Segment Open

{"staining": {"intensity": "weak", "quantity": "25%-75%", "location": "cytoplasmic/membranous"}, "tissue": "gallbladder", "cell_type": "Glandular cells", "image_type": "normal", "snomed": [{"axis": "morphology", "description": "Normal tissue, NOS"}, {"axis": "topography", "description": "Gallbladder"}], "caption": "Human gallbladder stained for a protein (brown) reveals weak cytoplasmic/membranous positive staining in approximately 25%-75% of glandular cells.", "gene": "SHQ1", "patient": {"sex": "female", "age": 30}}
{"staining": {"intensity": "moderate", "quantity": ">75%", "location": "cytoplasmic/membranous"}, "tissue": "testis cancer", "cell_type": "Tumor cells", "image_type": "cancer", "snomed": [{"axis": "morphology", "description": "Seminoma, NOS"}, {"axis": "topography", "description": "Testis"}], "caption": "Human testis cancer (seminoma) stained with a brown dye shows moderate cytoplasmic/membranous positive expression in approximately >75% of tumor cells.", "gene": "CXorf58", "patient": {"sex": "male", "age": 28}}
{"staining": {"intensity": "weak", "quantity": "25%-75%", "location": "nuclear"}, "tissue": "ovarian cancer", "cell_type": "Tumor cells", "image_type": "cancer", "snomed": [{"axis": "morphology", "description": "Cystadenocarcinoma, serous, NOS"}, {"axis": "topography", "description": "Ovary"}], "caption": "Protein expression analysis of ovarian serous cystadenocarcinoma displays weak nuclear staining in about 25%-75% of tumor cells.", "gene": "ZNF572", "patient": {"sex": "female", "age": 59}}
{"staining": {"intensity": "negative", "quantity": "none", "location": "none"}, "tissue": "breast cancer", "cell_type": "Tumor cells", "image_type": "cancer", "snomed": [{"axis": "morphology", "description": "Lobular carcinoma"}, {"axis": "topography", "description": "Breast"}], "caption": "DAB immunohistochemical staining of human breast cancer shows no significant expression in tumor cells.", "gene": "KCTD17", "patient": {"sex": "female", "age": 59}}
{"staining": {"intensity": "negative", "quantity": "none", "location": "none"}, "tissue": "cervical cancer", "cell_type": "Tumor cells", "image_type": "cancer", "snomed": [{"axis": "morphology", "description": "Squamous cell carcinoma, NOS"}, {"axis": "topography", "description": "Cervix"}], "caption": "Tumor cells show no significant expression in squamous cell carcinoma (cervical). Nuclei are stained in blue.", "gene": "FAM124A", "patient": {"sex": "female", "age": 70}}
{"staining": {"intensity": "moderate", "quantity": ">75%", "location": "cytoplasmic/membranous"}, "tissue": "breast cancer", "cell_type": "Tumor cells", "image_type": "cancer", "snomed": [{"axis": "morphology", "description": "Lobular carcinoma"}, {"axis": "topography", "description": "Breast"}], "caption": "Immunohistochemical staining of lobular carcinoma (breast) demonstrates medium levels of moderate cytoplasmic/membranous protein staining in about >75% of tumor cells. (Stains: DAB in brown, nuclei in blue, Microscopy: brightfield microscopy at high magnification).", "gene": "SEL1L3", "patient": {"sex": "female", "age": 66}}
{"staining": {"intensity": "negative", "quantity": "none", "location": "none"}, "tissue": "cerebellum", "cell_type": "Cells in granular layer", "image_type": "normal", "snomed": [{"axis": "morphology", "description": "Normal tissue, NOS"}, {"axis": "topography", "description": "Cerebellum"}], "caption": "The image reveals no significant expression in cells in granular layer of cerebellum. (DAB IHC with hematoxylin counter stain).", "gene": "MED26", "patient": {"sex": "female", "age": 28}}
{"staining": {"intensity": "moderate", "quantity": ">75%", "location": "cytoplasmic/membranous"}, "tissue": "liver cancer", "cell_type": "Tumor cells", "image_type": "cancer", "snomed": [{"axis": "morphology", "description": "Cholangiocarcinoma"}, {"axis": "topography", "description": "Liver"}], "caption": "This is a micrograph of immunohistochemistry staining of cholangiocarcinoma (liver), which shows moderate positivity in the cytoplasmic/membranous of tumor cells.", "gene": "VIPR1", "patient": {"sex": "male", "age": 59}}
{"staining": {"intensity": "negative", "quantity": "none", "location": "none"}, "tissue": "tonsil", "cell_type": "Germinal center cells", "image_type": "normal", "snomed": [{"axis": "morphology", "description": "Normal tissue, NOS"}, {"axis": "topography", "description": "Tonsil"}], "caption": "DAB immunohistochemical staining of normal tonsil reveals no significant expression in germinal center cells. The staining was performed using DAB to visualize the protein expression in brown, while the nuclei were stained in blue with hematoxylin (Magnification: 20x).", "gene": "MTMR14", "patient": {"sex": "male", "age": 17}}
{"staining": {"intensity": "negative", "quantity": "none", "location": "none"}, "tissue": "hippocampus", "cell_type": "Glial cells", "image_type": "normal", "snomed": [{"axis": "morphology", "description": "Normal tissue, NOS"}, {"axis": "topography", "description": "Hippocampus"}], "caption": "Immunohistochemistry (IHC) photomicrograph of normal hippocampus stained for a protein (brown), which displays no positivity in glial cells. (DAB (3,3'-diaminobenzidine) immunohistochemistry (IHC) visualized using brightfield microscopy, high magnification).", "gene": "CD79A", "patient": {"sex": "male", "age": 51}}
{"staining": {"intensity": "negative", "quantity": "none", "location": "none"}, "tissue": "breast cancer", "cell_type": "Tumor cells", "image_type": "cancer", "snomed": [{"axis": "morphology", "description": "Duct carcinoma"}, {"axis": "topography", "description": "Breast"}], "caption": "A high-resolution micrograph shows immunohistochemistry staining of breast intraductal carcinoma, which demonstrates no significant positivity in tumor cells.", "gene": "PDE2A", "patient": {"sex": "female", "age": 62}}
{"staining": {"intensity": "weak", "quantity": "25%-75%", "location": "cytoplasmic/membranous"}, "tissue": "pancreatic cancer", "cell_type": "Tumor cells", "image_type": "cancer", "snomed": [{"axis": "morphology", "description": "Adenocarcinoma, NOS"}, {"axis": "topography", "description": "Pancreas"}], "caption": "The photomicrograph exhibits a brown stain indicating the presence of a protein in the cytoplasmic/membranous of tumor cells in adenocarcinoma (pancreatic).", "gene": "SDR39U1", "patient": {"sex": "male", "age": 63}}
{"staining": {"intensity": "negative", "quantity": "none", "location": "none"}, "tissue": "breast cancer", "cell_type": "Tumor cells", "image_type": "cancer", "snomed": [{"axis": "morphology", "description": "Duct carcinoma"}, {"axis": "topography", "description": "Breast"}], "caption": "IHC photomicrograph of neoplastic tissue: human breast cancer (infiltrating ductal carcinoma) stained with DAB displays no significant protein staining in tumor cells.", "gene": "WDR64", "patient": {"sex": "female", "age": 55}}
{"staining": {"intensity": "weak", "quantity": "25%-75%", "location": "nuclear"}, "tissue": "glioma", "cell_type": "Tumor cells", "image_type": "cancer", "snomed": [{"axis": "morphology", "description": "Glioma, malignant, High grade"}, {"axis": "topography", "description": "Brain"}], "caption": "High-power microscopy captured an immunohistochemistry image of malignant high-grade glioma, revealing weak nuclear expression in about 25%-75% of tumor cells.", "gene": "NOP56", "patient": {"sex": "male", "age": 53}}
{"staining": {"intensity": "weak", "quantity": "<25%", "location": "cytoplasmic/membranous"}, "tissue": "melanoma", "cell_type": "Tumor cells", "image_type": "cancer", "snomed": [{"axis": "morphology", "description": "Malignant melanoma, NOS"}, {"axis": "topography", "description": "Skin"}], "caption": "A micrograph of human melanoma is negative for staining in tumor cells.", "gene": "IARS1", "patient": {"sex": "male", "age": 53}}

Segment Closed

Exercise goal:
Would you return the entries exactly as they stand?

Solution to this task:
{"staining": {"intensity": "weak", "quantity": "25%-75%", "location": "cytoplasmic/membranous"}, "tissue": "gallbladder", "cell_type": "Glandular cells", "image_type": "normal", "snomed": [{"axis": "morphology", "description": "Normal tissue, NOS"}, {"axis": "topography", "description": "Gallbladder"}], "caption": "Human gallbladder stained for a protein (brown) reveals weak cytoplasmic/membranous positive staining in approximately 25%-75% of glandular cells.", "gene": "SHQ1", "patient": {"sex": "female", "age": 30}}
{"staining": {"intensity": "moderate", "quantity": ">75%", "location": "cytoplasmic/membranous"}, "tissue": "testis cancer", "cell_type": "Tumor cells", "image_type": "cancer", "snomed": [{"axis": "morphology", "description": "Seminoma, NOS"}, {"axis": "topography", "description": "Testis"}], "caption": "Human testis cancer (seminoma) stained with a brown dye shows moderate cytoplasmic/membranous positive expression in approximately >75% of tumor cells.", "gene": "CXorf58", "patient": {"sex": "male", "age": 28}}
{"staining": {"intensity": "weak", "quantity": "25%-75%", "location": "nuclear"}, "tissue": "ovarian cancer", "cell_type": "Tumor cells", "image_type": "cancer", "snomed": [{"axis": "morphology", "description": "Cystadenocarcinoma, serous, NOS"}, {"axis": "topography", "description": "Ovary"}], "caption": "Protein expression analysis of ovarian serous cystadenocarcinoma displays weak nuclear staining in about 25%-75% of tumor cells.", "gene": "ZNF572", "patient": {"sex": "female", "age": 59}}
{"staining": {"intensity": "negative", "quantity": "none", "location": "none"}, "tissue": "breast cancer", "cell_type": "Tumor cells", "image_type": "cancer", "snomed": [{"axis": "morphology", "description": "Lobular carcinoma"}, {"axis": "topography", "description": "Breast"}], "caption": "DAB immunohistochemical staining of human breast cancer shows no significant expression in tumor cells.", "gene": "KCTD17", "patient": {"sex": "female", "age": 59}}
{"staining": {"intensity": "negative", "quantity": "none", "location": "none"}, "tissue": "cervical cancer", "cell_type": "Tumor cells", "image_type": "cancer", "snomed": [{"axis": "morphology", "description": "Squamous cell carcinoma, NOS"}, {"axis": "topography", "description": "Cervix"}], "caption": "Tumor cells show no significant expression in squamous cell carcinoma (cervical). Nuclei are stained in blue.", "gene": "FAM124A", "patient": {"sex": "female", "age": 70}}
{"staining": {"intensity": "moderate", "quantity": ">75%", "location": "cytoplasmic/membranous"}, "tissue": "breast cancer", "cell_type": "Tumor cells", "image_type": "cancer", "snomed": [{"axis": "morphology", "description": "Lobular carcinoma"}, {"axis": "topography", "description": "Breast"}], "caption": "Immunohistochemical staining of lobular carcinoma (breast) demonstrates medium levels of moderate cytoplasmic/membranous protein staining in about >75% of tumor cells. (Stains: DAB in brown, nuclei in blue, Microscopy: brightfield microscopy at high magnification).", "gene": "SEL1L3", "patient": {"sex": "female", "age": 66}}
{"staining": {"intensity": "negative", "quantity": "none", "location": "none"}, "tissue": "cerebellum", "cell_type": "Cells in granular layer", "image_type": "normal", "snomed": [{"axis": "morphology", "description": "Normal tissue, NOS"}, {"axis": "topography", "description": "Cerebellum"}], "caption": "The image reveals no significant expression in cells in granular layer of cerebellum. (DAB IHC with hematoxylin counter stain).", "gene": "MED26", "patient": {"sex": "female", "age": 28}}
{"staining": {"intensity": "moderate", "quantity": ">75%", "location": "cytoplasmic/membranous"}, "tissue": "liver cancer", "cell_type": "Tumor cells", "image_type": "cancer", "snomed": [{"axis": "morphology", "description": "Cholangiocarcinoma"}, {"axis": "topography", "description": "Liver"}], "caption": "This is a micrograph of immunohistochemistry staining of cholangiocarcinoma (liver), which shows moderate positivity in the cytoplasmic/membranous of tumor cells.", "gene": "VIPR1", "patient": {"sex": "male", "age": 59}}
{"staining": {"intensity": "negative", "quantity": "none", "location": "none"}, "tissue": "tonsil", "cell_type": "Germinal center cells", "image_type": "normal", "snomed": [{"axis": "morphology", "description": "Normal tissue, NOS"}, {"axis": "topography", "description": "Tonsil"}], "caption": "DAB immunohistochemical staining of normal tonsil reveals no significant expression in germinal center cells. The staining was performed using DAB to visualize the protein expression in brown, while the nuclei were stained in blue with hematoxylin (Magnification: 20x).", "gene": "MTMR14", "patient": {"sex": "male", "age": 17}}
{"staining": {"intensity": "negative", "quantity": "none", "location": "none"}, "tissue": "hippocampus", "cell_type": "Glial cells", "image_type": "normal", "snomed": [{"axis": "morphology", "description": "Normal tissue, NOS"}, {"axis": "topography", "description": "Hippocampus"}], "caption": "Immunohistochemistry (IHC) photomicrograph of normal hippocampus stained for a protein (brown), which displays no positivity in glial cells. (DAB (3,3'-diaminobenzidine) immunohistochemistry (IHC) visualized using brightfield microscopy, high magnification).", "gene": "CD79A", "patient": {"sex": "male", "age": 51}}
{"staining": {"intensity": "negative", "quantity": "none", "location": "none"}, "tissue": "breast cancer", "cell_type": "Tumor cells", "image_type": "cancer", "snomed": [{"axis": "morphology", "description": "Duct carcinoma"}, {"axis": "topography", "description": "Breast"}], "caption": "A high-resolution micrograph shows immunohistochemistry staining of breast intraductal carcinoma, which demonstrates no significant positivity in tumor cells.", "gene": "PDE2A", "patient": {"sex": "female", "age": 62}}
{"staining": {"intensity": "weak", "quantity": "25%-75%", "location": "cytoplasmic/membranous"}, "tissue": "pancreatic cancer", "cell_type": "Tumor cells", "image_type": "cancer", "snomed": [{"axis": "morphology", "description": "Adenocarcinoma, NOS"}, {"axis": "topography", "description": "Pancreas"}], "caption": "The photomicrograph exhibits a brown stain indicating the presence of a protein in the cytoplasmic/membranous of tumor cells in adenocarcinoma (pancreatic).", "gene": "SDR39U1", "patient": {"sex": "male", "age": 63}}
{"staining": {"intensity": "negative", "quantity": "none", "location": "none"}, "tissue": "breast cancer", "cell_type": "Tumor cells", "image_type": "cancer", "snomed": [{"axis": "morphology", "description": "Duct carcinoma"}, {"axis": "topography", "description": "Breast"}], "caption": "IHC photomicrograph of neoplastic tissue: human breast cancer (infiltrating ductal carcinoma) stained with DAB displays no significant protein staining in tumor cells.", "gene": "WDR64", "patient": {"sex": "female", "age": 55}}
{"staining": {"intensity": "weak", "quantity": "25%-75%", "location": "nuclear"}, "tissue": "glioma", "cell_type": "Tumor cells", "image_type": "cancer", "snomed": [{"axis": "morphology", "description": "Glioma, malignant, High grade"}, {"axis": "topography", "description": "Brain"}], "caption": "High-power microscopy captured an immunohistochemistry image of malignant high-grade glioma, revealing weak nuclear expression in about 25%-75% of tumor cells.", "gene": "NOP56", "patient": {"sex": "male", "age": 53}}
{"staining": {"intensity": "weak", "quantity": "<25%", "location": "cytoplasmic/membranous"}, "tissue": "melanoma", "cell_type": "Tumor cells", "image_type": "cancer", "snomed": [{"axis": "morphology", "description": "Malignant melanoma, NOS"}, {"axis": "topography", "description": "Skin"}], "caption": "A micrograph of human melanoma is negative for staining in tumor cells.", "gene": "IARS1", "patient": {"sex": "male", "age": 53}}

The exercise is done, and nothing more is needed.